As ATR são defeitos, congênitos ou adquiridos, na capacidade do rim em manter um equilíbrio ácido-base adequado, a despeito de sua função glomerular adequada. São divididas de acordo com o local do néfron acometido:

ATR tipo I – túbulo distal
ATR tipo II – túbulo proximal
ATR tipo IV – hipoaldosteronismo

Se você conseguiu vencer o cansaço da Fisiologia Renal e me acompanhou até aqui, consegue deduzir sozinho qual a base do tratamento das Acidoses Hiperclorêmicas: reposição de Bicarbonato.

Aqui, diferente das Acidoses AG, na maioria das vezes não há um excesso de ácidos a serem tamponados ou uma causa a ser revertida.

O processo está baseado justamente na quantidade de Bicarbonato inadequada, seja por qualquer dos motivos mencionados acima.

Como prescrever Bicarbonato?

Ok, optei pelo uso do Bicarbonato. E agora, qual a dose?

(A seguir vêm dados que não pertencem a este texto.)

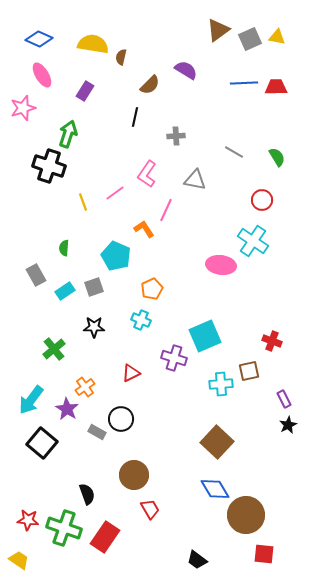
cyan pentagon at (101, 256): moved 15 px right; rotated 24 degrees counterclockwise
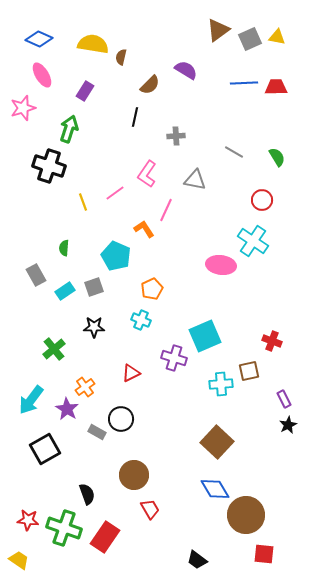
green arrow at (68, 134): moved 1 px right, 5 px up
black square at (42, 443): moved 3 px right, 6 px down; rotated 20 degrees clockwise
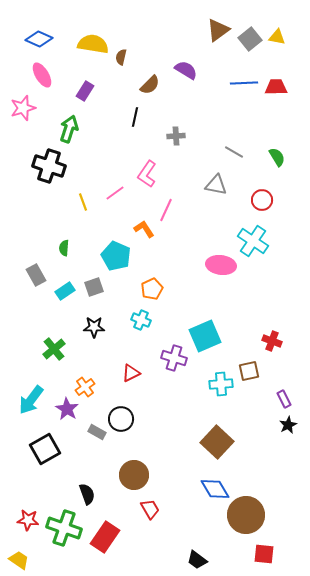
gray square at (250, 39): rotated 15 degrees counterclockwise
gray triangle at (195, 180): moved 21 px right, 5 px down
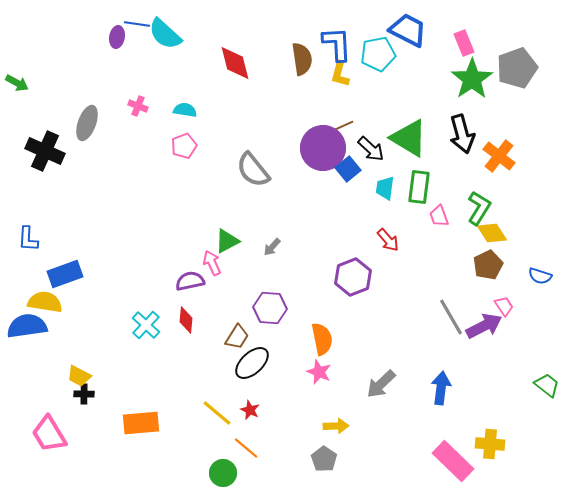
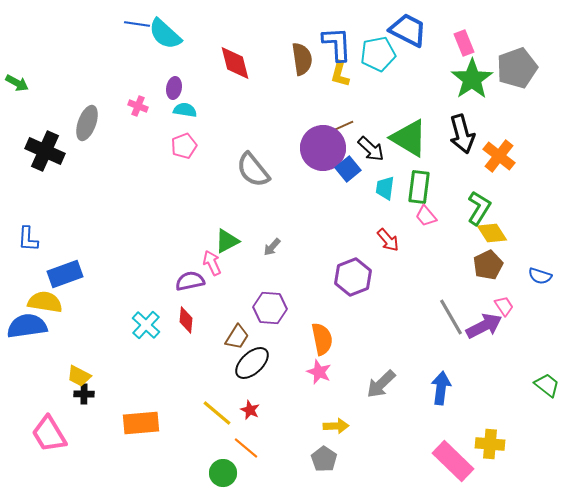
purple ellipse at (117, 37): moved 57 px right, 51 px down
pink trapezoid at (439, 216): moved 13 px left; rotated 20 degrees counterclockwise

Para o uso crônico, seja nos pacientes com DRC ou ATR, inicia-se com dose de 50 a 100mEq por dia, titulando de acordo com metas de pH ou de concentração plasmática de Bicarbonato (como no caso da DRC um alvo de HCO3> 22 mEq/L, por exemplo).

São disponíveis apresentações orais de Bicarbonato de Sódio comprimido 500mg (8mEq de NaHCO3) ou sachês (1 colher de café = 1g = 16mEq de NaHCO3).

Caso seja optado pelo uso na fase aguda (acidemias graves), pode se utilizar cálculos para estimar o déficit de bicarbonato. Existem diversas fórmulas assim como calculadoras em smartphones. De maneira prática utiliza-se: 0,4 x Peso x (24 – HCO3).

A formulação mais comumente disponível é o NaHCO3 8.4%, onde 1mL contém 1mEq de Na e 1mEq de HCO3. Mas lembre-se: a solução de NaHCO3 8.4% além de ser muito hipertônica, também fornece grande quantidade de Sódio (podendo causar Disnatremia).

Moral da História

O uso de Bicarbonato não é proibido, desde que você entenda para quê está prescrevendo. Corrigir o pH muitas vezes é só tratar a consequência sem intervir na causa.

Acidose Metabólica Hiperclorêmica: reponha o Bicarbonato do seu paciente. Acidose Metabólica AG aumentado: trate a causa de base, mas se for grave, reponha Bicarbonato para evitar desfechos catastróficos.